I was watching The Bourne Ultimatum and in one scene, the person in charge of the command center interrupts everyone who is trying to do their job with, “This is NSA priority level 4…” He is so serious when he says this. People are trying to do their work, and this guy comes in and reminds them of something that they already know, assuming they have regular security refreshers. This always makes me laugh. That bureaucracy is so ingrained in our culture that it makes into an action movie like this seems almost absurd. In the real world, I can’t imagine people working this way. It is just too inefficient. It is the kind of language I’ve seen in science fiction novels from the 1950s and 1960s.

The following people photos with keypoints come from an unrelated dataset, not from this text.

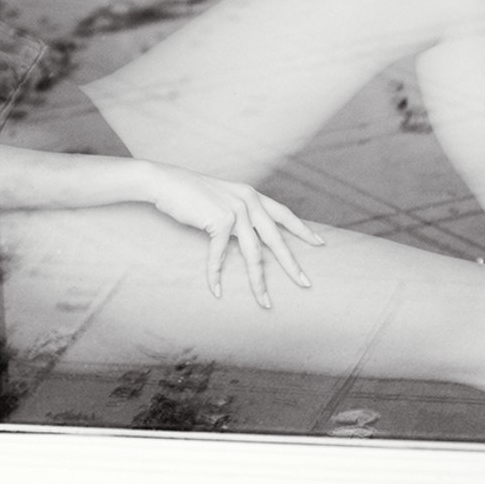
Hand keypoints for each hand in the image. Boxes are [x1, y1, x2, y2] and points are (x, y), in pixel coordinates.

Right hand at [143, 162, 323, 308]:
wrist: (165, 182)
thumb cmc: (188, 192)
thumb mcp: (221, 196)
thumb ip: (238, 210)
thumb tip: (246, 234)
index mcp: (251, 195)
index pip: (284, 214)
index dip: (302, 230)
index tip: (320, 243)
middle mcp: (248, 201)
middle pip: (276, 239)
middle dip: (291, 264)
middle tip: (305, 284)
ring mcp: (235, 211)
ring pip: (253, 254)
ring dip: (258, 282)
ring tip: (264, 301)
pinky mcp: (219, 221)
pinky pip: (220, 255)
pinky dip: (216, 274)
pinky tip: (215, 290)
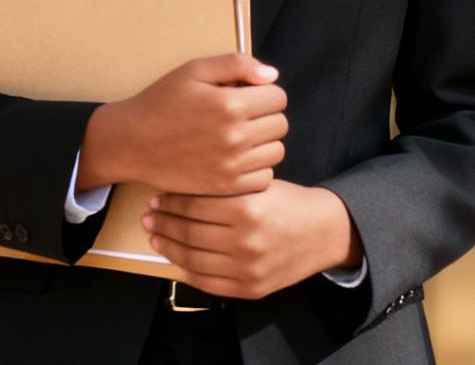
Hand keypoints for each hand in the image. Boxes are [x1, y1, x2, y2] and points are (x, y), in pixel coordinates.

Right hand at [79, 54, 287, 195]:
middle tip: (242, 115)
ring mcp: (231, 165)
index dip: (264, 93)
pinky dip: (256, 168)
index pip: (279, 97)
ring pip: (276, 151)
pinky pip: (263, 178)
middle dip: (266, 115)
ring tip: (239, 135)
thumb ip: (237, 65)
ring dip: (264, 142)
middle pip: (280, 124)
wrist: (131, 142)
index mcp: (231, 105)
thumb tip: (273, 76)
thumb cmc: (162, 102)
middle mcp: (235, 137)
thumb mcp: (195, 70)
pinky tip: (236, 157)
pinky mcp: (224, 187)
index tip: (246, 95)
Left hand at [143, 179, 363, 298]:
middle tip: (149, 216)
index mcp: (249, 208)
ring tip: (156, 237)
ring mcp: (248, 269)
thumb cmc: (290, 203)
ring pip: (193, 260)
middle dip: (163, 224)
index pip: (194, 207)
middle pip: (189, 233)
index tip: (157, 198)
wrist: (325, 231)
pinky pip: (208, 283)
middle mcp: (247, 240)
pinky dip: (187, 271)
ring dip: (169, 247)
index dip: (170, 202)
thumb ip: (224, 190)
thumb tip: (178, 192)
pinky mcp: (251, 289)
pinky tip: (177, 260)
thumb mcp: (260, 186)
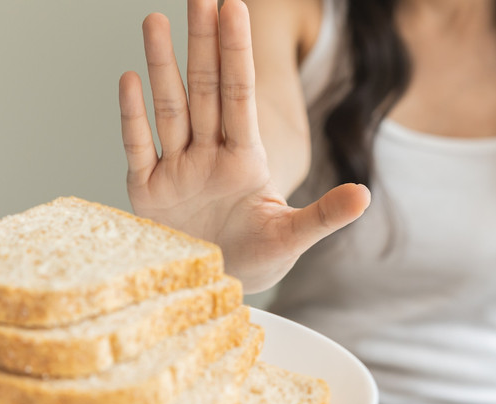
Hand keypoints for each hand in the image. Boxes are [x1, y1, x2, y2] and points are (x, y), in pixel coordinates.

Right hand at [119, 0, 368, 292]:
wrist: (215, 285)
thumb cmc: (257, 258)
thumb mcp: (292, 237)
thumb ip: (324, 215)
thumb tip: (365, 195)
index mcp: (244, 159)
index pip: (240, 95)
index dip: (237, 52)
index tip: (233, 8)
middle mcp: (208, 155)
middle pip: (204, 90)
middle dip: (202, 43)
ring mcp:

But then, I got to thinking a bit. We do have some convoluted ways of labeling things. Take job titles, for instance. A simple description is never enough. It has to be narrow and focused, and reflect not just the job, but the level of experience. It is never “plumber” but “journeyman plumber” or “master plumber.” It’s never just “doctor” but “chief of surgery.” Even in baseball, you are not a pitcher, you are “middle relief.” In my own world, I am not a “coder” or a “project manager” but an Application Developer IV. I don’t know what the difference between an Application Developer III and an Application Developer IV is, but there you have it.
Why is it that the number that follows a job title is always written in Roman numerals? I never see “Application Developer 4”; instead, the four is written as “IV”. With the way Roman’s wrote their numbers, this translates to “one less than five” so right there in my title is the fact that I am not as good as an Application Developer V. In a profession that strives for efficiency, that extra byte of data gnaws at me. The federal government takes this to an extreme with its GS levels. There are 15 grades, from GS1 to GS15. Within each of those grades are ten “steps.” That is 150 units of distinction in just levels alone. I thought I had it bad with my Application Developer IV!

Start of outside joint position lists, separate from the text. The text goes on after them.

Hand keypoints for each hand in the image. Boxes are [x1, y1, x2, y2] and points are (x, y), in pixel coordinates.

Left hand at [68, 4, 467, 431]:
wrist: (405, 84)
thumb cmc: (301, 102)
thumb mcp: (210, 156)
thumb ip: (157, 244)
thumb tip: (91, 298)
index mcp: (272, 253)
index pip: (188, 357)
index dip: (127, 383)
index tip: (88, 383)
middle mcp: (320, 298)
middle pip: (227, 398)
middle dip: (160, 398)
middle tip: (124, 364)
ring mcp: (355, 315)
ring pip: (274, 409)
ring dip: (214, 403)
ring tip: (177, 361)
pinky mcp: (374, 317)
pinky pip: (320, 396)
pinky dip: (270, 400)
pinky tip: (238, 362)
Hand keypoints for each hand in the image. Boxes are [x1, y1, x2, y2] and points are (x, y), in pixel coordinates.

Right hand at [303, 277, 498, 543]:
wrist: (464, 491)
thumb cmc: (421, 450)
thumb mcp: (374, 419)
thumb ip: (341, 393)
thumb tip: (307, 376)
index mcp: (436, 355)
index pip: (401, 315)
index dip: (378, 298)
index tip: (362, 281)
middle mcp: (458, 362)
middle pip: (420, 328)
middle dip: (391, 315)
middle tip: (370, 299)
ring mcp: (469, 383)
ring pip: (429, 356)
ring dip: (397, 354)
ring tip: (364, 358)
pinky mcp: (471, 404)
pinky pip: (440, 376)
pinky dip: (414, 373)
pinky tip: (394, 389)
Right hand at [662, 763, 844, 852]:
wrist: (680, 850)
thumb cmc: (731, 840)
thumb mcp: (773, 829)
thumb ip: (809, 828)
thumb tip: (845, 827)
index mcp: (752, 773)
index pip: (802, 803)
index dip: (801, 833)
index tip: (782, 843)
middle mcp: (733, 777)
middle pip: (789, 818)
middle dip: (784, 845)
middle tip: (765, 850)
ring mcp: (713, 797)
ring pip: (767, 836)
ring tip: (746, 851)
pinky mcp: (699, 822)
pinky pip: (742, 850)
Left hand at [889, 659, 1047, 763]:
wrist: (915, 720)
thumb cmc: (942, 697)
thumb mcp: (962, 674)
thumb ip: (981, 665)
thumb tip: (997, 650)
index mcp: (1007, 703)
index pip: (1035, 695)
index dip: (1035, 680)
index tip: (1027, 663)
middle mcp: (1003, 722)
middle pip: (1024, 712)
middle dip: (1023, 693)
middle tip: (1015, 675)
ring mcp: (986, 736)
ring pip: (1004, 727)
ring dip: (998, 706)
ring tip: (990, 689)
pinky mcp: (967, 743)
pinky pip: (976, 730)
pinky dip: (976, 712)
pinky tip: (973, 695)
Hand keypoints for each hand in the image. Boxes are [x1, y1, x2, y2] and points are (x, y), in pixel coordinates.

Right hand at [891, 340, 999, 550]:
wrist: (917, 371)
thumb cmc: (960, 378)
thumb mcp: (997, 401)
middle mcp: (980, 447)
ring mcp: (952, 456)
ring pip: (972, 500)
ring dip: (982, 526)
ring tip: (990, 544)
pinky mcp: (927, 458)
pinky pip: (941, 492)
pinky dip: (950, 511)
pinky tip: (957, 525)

I suppose if I were to talk to an HR Specialist (III) they might tell me that the numbers provide a way to compare one job type to another. I’m not sure of the value in that. It seems like comparing apples and oranges.
Some job titles don’t have numbers, but try to be cute in other ways: things like “Chief Happiness Officer” and “Linux Guru.” These may be cute, but they are not particularly helpful.

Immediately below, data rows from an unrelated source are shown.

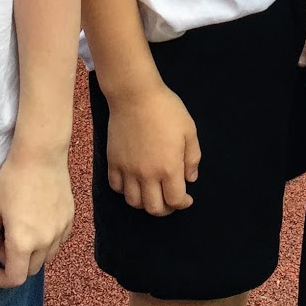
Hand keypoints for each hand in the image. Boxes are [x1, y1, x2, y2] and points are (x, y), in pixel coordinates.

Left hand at [0, 148, 74, 287]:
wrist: (41, 155)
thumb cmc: (12, 179)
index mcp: (23, 242)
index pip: (15, 278)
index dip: (1, 280)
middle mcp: (45, 241)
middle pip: (31, 270)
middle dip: (15, 264)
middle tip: (3, 244)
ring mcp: (61, 230)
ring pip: (47, 257)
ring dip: (32, 254)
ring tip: (21, 233)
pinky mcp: (70, 218)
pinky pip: (58, 241)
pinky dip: (47, 242)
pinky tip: (38, 224)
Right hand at [102, 81, 200, 216]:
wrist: (135, 95)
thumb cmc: (167, 110)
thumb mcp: (189, 130)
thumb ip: (192, 158)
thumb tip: (191, 179)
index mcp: (168, 167)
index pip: (174, 200)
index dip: (182, 204)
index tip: (187, 198)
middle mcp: (147, 174)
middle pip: (153, 208)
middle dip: (165, 209)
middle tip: (170, 200)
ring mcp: (127, 170)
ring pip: (133, 202)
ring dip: (145, 203)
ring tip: (152, 193)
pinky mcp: (113, 162)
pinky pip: (116, 187)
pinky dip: (126, 191)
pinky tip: (134, 183)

What makes a job title exempt from Strunk & White’s elementary principles of composition?
- Be clear
- Omit needless words (or numbers)
- Avoid fancy words
- Do not overstate
- Avoid the use of qualifiers
- Prefer the standard to the offbeat
I think if we applied these principles to our job titles, we’d have a much better idea of what we are supposed to be doing in the first place.
When I have a leak in my house, I want a plumber. I don’t need to know if the person is a “master plumber” or not. The most important piece of information to me is how soon can you get here?
There are some good, simple titles that still exist in the world. “President of the United States” is self-explanatory, although POTUS sounds ridiculous to me. If John Adams had gotten his way, it may have been a lot worse. “Author” is a good one, although “Bestselling Author” breaks the rule of “avoid using qualifiers.” Besides, I prefer “Writer” to “Author”. I can’t say why, but “Author” sounds pretentious to me. I like “Reporter” over “Journalist.” Biologist is a good title. Lawyer is better than Attorney for the same reason Writer is better than Author. I’ll make an exception for Barrister; it is better than both.

As for me, I prefer the title of “Writer” since it encompasses everything that I do. My old business card has a title of “Writer, Blogger.” This breaks the rule of “omit needless words.” It is also redundant. I think when I get new business cards I’ll change it to “Writer” which is, after all, just right.